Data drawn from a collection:
BEGIN
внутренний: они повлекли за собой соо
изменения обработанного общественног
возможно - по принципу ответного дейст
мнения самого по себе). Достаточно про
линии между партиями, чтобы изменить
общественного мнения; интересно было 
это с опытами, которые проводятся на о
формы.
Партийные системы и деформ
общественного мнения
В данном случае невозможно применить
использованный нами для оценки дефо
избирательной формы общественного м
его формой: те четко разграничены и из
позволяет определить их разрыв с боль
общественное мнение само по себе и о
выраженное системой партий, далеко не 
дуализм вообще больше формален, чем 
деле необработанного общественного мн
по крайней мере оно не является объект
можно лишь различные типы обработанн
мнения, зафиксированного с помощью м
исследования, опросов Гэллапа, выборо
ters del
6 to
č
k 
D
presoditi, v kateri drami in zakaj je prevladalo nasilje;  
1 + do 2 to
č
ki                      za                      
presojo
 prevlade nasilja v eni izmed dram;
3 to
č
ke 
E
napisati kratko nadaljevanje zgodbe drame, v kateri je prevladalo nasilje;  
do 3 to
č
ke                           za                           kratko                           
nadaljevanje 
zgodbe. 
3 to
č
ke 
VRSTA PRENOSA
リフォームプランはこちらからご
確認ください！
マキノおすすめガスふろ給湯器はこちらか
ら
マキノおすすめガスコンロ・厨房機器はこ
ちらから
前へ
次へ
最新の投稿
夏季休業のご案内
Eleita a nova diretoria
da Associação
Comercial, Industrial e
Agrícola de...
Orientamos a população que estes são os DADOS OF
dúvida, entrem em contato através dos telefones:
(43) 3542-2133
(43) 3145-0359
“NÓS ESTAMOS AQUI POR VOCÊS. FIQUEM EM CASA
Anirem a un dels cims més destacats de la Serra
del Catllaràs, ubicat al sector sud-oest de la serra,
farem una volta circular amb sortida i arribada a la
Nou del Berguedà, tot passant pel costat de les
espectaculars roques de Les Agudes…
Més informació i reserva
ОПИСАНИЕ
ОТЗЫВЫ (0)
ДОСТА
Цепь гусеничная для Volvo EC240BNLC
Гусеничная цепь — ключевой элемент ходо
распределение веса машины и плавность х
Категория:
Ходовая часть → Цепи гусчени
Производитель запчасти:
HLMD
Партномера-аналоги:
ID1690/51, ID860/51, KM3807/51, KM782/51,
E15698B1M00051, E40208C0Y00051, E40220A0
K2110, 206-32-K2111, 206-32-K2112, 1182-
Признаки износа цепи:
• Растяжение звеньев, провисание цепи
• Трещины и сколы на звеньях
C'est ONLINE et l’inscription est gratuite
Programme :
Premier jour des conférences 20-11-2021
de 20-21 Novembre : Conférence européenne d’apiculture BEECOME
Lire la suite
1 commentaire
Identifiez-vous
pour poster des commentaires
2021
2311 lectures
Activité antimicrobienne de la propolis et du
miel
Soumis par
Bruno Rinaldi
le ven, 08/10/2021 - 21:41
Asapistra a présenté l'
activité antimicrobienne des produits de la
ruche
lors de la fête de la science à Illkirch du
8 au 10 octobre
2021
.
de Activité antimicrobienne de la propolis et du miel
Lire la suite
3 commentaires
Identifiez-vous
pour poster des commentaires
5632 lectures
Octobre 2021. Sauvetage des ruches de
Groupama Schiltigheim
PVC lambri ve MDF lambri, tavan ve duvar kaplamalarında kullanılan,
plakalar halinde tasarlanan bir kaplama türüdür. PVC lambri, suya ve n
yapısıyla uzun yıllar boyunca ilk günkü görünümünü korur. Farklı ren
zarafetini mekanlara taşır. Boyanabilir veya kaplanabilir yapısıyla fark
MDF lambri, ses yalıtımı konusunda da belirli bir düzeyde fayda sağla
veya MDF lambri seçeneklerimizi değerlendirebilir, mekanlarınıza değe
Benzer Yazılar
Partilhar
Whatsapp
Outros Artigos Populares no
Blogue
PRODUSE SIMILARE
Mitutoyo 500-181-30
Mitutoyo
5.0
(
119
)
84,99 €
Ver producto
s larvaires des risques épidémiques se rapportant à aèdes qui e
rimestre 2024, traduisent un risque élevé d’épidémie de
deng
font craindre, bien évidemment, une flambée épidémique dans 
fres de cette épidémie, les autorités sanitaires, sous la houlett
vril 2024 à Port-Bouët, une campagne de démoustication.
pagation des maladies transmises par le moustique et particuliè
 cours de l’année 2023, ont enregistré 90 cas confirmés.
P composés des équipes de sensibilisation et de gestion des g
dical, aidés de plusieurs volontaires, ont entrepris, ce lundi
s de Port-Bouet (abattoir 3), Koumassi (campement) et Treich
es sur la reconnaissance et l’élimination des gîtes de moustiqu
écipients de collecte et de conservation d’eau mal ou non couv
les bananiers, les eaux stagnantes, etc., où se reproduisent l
END
> EXERCISE INSTRUCTIONS
Copy word for word the stretch of the listing from its first line through the line that contains "общественного мнения; интересно было", including both of those lines.

> TASK ANSWER
внутренний: они повлекли за собой соо
изменения обработанного общественног
возможно - по принципу ответного дейст
мнения самого по себе). Достаточно про
линии между партиями, чтобы изменить
общественного мнения; интересно было 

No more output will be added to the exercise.